As Lemke Citation(2009) has discussed, the take-up and development of Foucault's brief writings about biopower and biopolitics in recent years might be broadly divided into two fields: political philosophy/theory (e.g. Agamben Citation1998, Hardt and Negri Citation2001, Esposito Citation2008) and social studies of science. It is with the latter field of social research that I am engaging in this article.

Fuchigami has also argued that Hwang Woo-Suk's unethical procurement of “a huge quantity of ova for research purposes in Korean stem-cell studies was caused by a bio-nationalism, which hopes to have Korea jump up the top of the world in bio-technology by succeeding to establish ‘Nuclear Transfer – human Embryonic Stem Cells’” (Citation2006, p. 161). Sharma and Swarup have argued that “India is a country rich in biodiversity … and has a strong base of expertise available in nearly all fields – thus biotechnology could flourish leading to a Bioindustrial Revolution. We are today poised to be the leaders in the field in the 21st century” (2003, p. 1). And Gottweis et al. have discussed how in the context of induced pluripotent stem cells, the Japanese government “hopes Japan will become a world leader in regenerative science using iPS cells” (Citation2009, p. 188).

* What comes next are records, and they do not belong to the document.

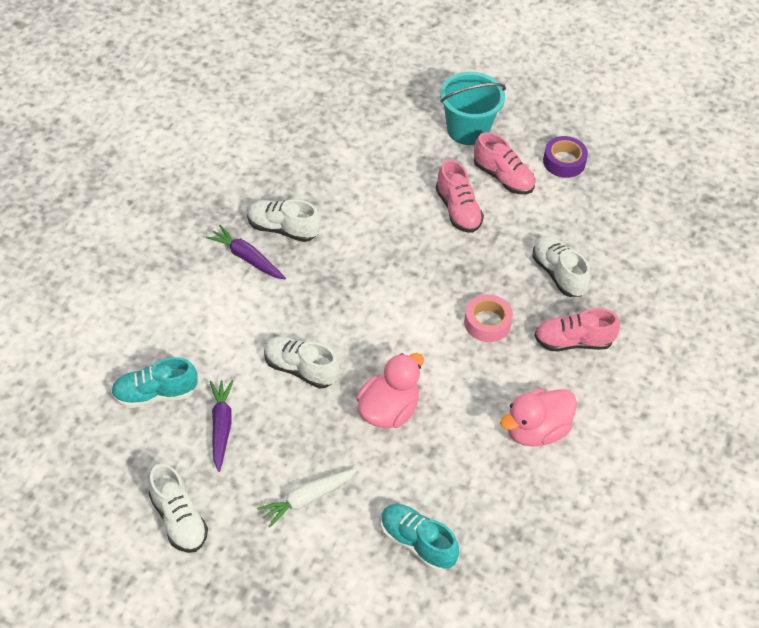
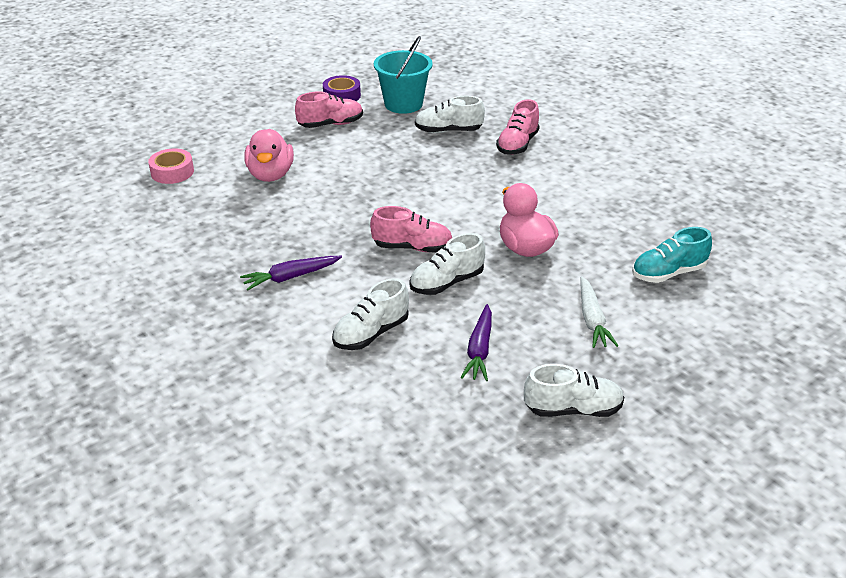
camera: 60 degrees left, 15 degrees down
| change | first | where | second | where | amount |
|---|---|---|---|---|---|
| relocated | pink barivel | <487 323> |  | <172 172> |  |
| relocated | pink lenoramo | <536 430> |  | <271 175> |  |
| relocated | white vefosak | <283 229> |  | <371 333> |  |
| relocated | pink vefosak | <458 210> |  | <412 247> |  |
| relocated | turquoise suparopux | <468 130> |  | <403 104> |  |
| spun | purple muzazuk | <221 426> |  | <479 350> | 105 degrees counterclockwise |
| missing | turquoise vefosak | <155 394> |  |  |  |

Here I agree with Kelly who argues that bionationalism can be thought of as “a nationalism which is precisely the prejudice in favor of the nation qua population, qua biopolitical entity” (2004, p. 64), although I would add economy, culture and ecology (i.e. a nation's “biological resources” and “bio-diversity”) as additional vital elements.

Vietnam (population 80 million) is administratively divided into 61 provinces, 500 districts and approximately 8850 communes.

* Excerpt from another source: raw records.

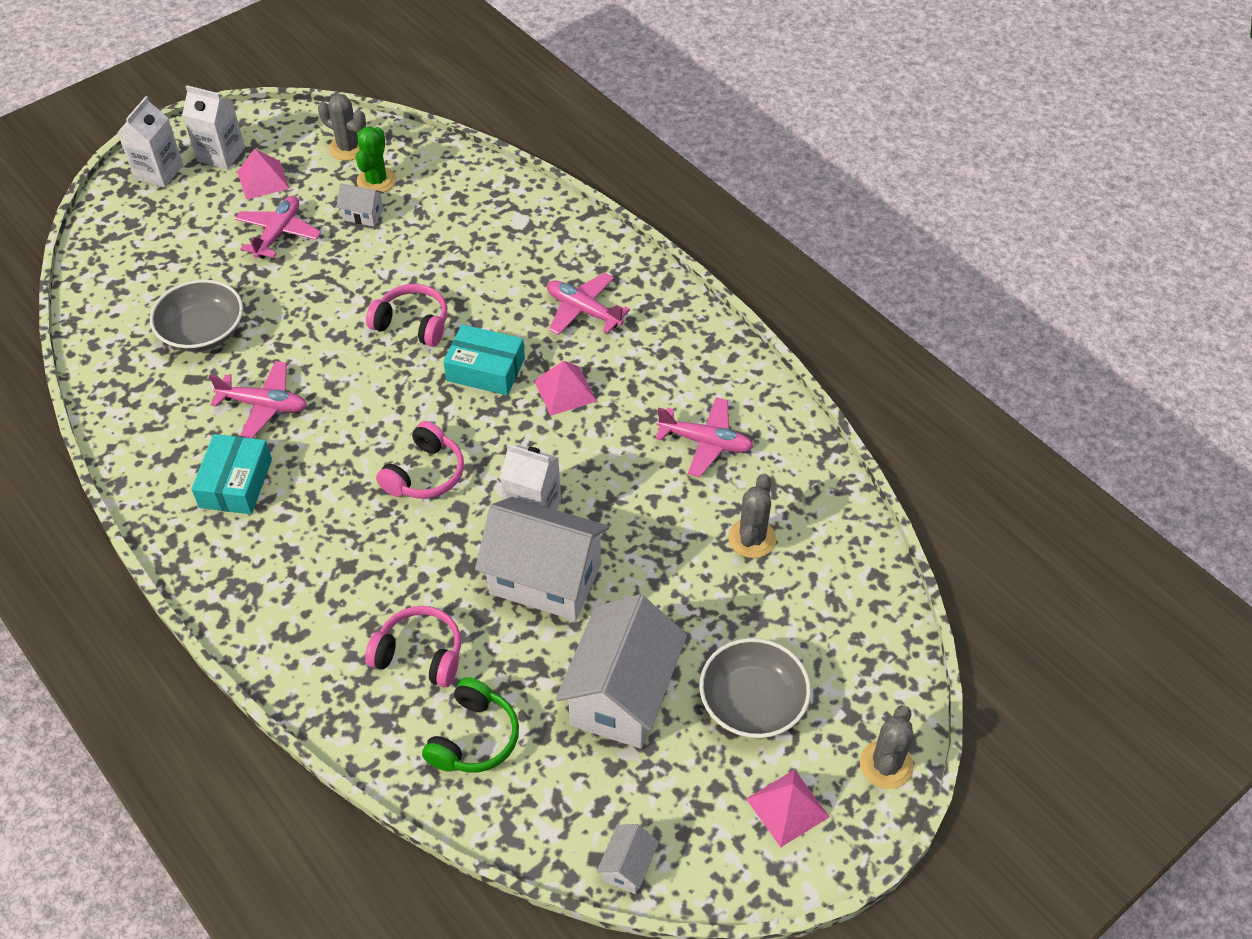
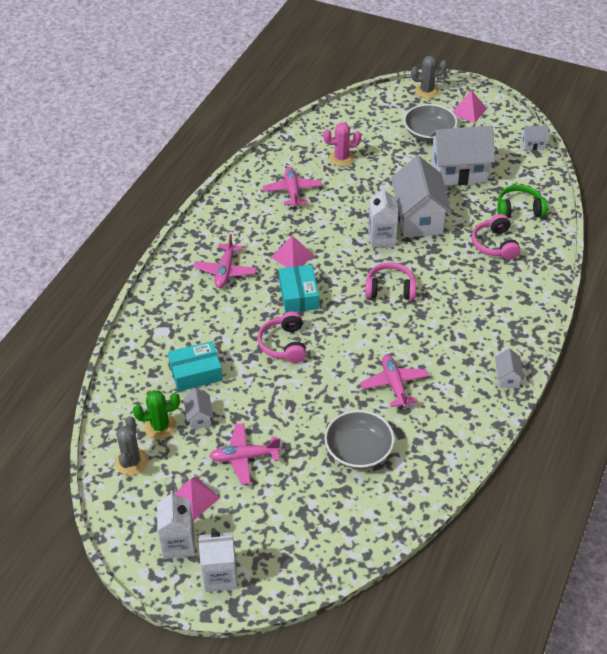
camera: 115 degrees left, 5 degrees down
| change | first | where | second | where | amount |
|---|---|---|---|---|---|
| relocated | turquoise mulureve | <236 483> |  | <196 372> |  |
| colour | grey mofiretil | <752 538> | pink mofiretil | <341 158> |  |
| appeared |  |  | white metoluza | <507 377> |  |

Van Esterik has argued that “the Socialist search for proving the efficacy of the people's wisdom [in Vietnam] underlies the approach to herbal therapies, as traditional medicine is stripped of ‘superstitious’ beliefs” (Citation1988, p. 757).

For an excellent ethnography of how traditional and modern medicine use have become inseparable in Northern Vietnam see Craig (Citation2002, p. 160): “The conflicting authorities of tradition and modernity, mothers and grandmothers, self, household, and medical professional means that antibiotic consumers must negotiate a plurality of conflicting notions, locations, and positions about what constitutes ‘correct’”.

See Greenhalgh and Winckler Citation(2005) as well as Bakken Citation(1999) for discussions of efforts to improve population quality in China which are very similar to those in Vietnam.